Das ist der Punkt, und ich nehme es Ihnen nicht übel, daß Sie es auch heute nicht zugeben. Aber, meine Damen und Herren, ich sage Ihnen eines: Wenn Sie hier die Volksbefragung ablehnen unter dem Vorwand, sie sei verlassungsrechtlich unzulässig, — die Frage, die hier aufgeworfen ist, die werden Sie nicht wieder los.
Sie haben mit Ihrer Mehrheit die Verantwortung, und wir werden alles das, was an Unruhe in unserem Volke ist, hier immer wieder zum Ausdruck bringen, weil wir dazu da sind, das deutlich zu machen, was Millionen Menschen jenseits aller Parteigrenzen bewegt.

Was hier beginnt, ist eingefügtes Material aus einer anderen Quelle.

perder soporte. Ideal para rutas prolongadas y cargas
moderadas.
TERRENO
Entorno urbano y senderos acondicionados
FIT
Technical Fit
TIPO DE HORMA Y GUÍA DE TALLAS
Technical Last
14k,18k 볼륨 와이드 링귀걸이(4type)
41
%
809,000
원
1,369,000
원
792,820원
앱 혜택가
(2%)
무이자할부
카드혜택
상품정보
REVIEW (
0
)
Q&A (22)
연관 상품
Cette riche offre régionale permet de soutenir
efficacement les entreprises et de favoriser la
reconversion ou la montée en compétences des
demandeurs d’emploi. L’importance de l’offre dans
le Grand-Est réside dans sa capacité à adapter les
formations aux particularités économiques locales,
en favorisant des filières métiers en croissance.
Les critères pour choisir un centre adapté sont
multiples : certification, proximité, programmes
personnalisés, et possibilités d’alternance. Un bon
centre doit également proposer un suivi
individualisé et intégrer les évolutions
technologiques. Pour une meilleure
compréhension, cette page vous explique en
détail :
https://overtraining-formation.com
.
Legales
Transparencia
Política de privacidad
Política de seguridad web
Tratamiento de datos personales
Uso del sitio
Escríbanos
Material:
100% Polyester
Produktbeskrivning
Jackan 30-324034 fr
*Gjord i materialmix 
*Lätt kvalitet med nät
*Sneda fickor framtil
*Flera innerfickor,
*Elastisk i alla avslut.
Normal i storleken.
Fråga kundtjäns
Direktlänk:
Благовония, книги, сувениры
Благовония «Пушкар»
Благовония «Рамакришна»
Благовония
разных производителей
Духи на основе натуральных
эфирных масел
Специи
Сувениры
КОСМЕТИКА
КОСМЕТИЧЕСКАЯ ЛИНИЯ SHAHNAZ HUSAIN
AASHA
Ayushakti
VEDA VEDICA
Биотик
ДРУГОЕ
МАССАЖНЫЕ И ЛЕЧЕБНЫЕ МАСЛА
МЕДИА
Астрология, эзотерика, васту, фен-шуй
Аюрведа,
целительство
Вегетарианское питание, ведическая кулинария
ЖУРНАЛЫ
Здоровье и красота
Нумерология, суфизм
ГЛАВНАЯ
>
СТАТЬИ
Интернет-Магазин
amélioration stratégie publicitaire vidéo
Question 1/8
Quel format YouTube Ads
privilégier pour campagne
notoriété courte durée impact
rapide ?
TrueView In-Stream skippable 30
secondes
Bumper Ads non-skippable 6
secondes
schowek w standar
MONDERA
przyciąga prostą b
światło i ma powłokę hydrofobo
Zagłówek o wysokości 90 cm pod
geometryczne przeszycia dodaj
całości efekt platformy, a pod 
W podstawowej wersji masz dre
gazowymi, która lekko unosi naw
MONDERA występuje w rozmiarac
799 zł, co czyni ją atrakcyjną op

Wir haben hier um unsere Vorlage gekämpft. Sie haben die Entscheidung. Aber denken Sie nicht, daß es bei uns so ist, daß wir erst noch eine Woche zur Überlegung brauchten, ob wir es wirklich so ernst gemeint haben, eine Woche, in der wir vielleicht noch zur Besinnung kämen, wie es gestern — ich glaube, es war Herr Dr. Jaeger — gesagt worden ist.
Tun Sie, was Sie für richtig halten. Für uns geht die Auseinandersetzung über die Schicksalsfrage „Atomaufrüstung oder nicht" als eine der Lebensfragen unseres Volkes weiter
mit dem Ziel, die atomare Aufrüstung der Bundesrepublik dennoch zu verhindern.